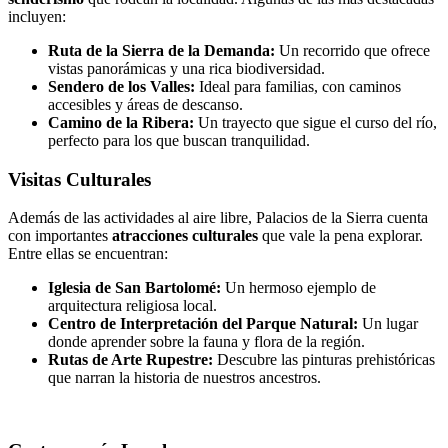
incluyen:
Ruta de la Sierra de la Demanda:
Un recorrido que ofrece
vistas panorámicas y una rica biodiversidad.
Sendero de los Valles:
Ideal para familias, con caminos
accesibles y áreas de descanso.
Camino de la Ribera:
Un trayecto que sigue el curso del río,
perfecto para los que buscan tranquilidad.
Visitas Culturales
Además de las actividades al aire libre, Palacios de la Sierra cuenta
con importantes
atracciones culturales
que vale la pena explorar.
Entre ellas se encuentran:
Iglesia de San Bartolomé:
Un hermoso ejemplo de
arquitectura religiosa local.
Centro de Interpretación del Parque Natural:
Un lugar
donde aprender sobre la fauna y flora de la región.
Rutas de Arte Rupestre:
Descubre las pinturas prehistóricas
que narran la historia de nuestros ancestros.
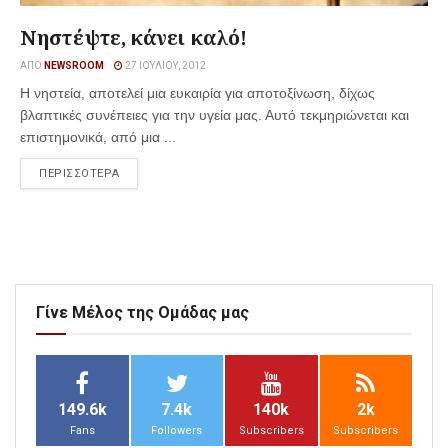
Νηστέψτε, κάνει καλό!
ΑΠΌ
NEWSROOM
27 ΙΟΥΛΊΟΥ, 2012
Η νηστεία, αποτελεί μια ευκαιρία για αποτοξίνωση, δίχως
βλαπτικές συνέπειες για την υγεία μας. Αυτό τεκμηριώνεται και
επιστημονικά, από μια ...
ΠΕΡΙΣΣΟΤΕΡΑ
Γίνε Μέλος της Ομάδας μας
149.6k
7.4k
140k
2k
Fans
Followers
Subscribers
Subscribers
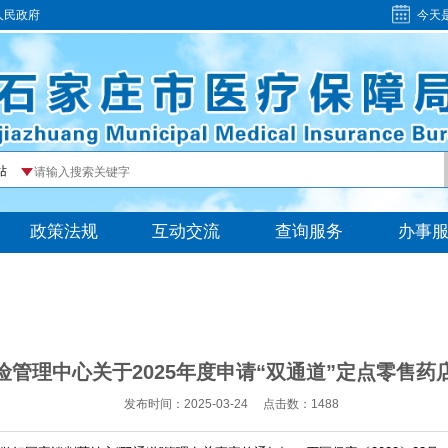
人民政府
今天
险管理中心关于2025年度申请“双通道”定点零售药
发布时间：2025-03-24
点击数：
1488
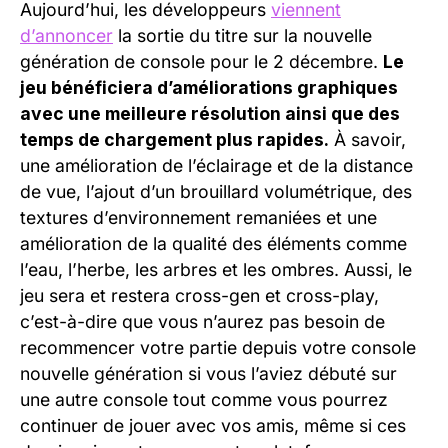
Aujourd’hui, les développeurs
viennent
d’annoncer
la sortie du titre sur la nouvelle
génération de console pour le 2 décembre.
Le
jeu bénéficiera d’améliorations graphiques
avec une meilleure résolution ainsi que des
temps de chargement plus rapides.
À savoir,
une amélioration de l’éclairage et de la distance
de vue, l’ajout d’un brouillard volumétrique, des
textures d’environnement remaniées et une
amélioration de la qualité des éléments comme
l’eau, l’herbe, les arbres et les ombres. Aussi, le
jeu sera et restera cross-gen et cross-play,
c’est-à-dire que vous n’aurez pas besoin de
recommencer votre partie depuis votre console
nouvelle génération si vous l’aviez débuté sur
une autre console tout comme vous pourrez
continuer de jouer avec vos amis, même si ces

* _EXERCISE DESCRIPTION_
Copy word for word only the lines above from the one with "ΠΕΡΙΣΣΟΤΕΡΑ" through the one with "jeu sera et". Leave pictures out.

* _WRITTEN RESPONSE_
ΠΕΡΙΣΣΟΤΕΡΑ
Γίνε Μέλος της Ομάδας μας
149.6k
7.4k
140k
2k
Fans
Followers
Subscribers
Subscribers
人民政府
今天
险管理中心关于2025年度申请“双通道”定点零售药
发布时间：2025-03-24
点击数：
1488
Aujourd’hui, les développeurs
viennent
d’annoncer
la sortie du titre sur la nouvelle
génération de console pour le 2 décembre.
Le
jeu bénéficiera d’améliorations graphiques
avec une meilleure résolution ainsi que des
temps de chargement plus rapides.
À savoir,
une amélioration de l’éclairage et de la distance
de vue, l’ajout d’un brouillard volumétrique, des
textures d’environnement remaniées et une
amélioration de la qualité des éléments comme
l’eau, l’herbe, les arbres et les ombres. Aussi, le
jeu sera et restera cross-gen et cross-play,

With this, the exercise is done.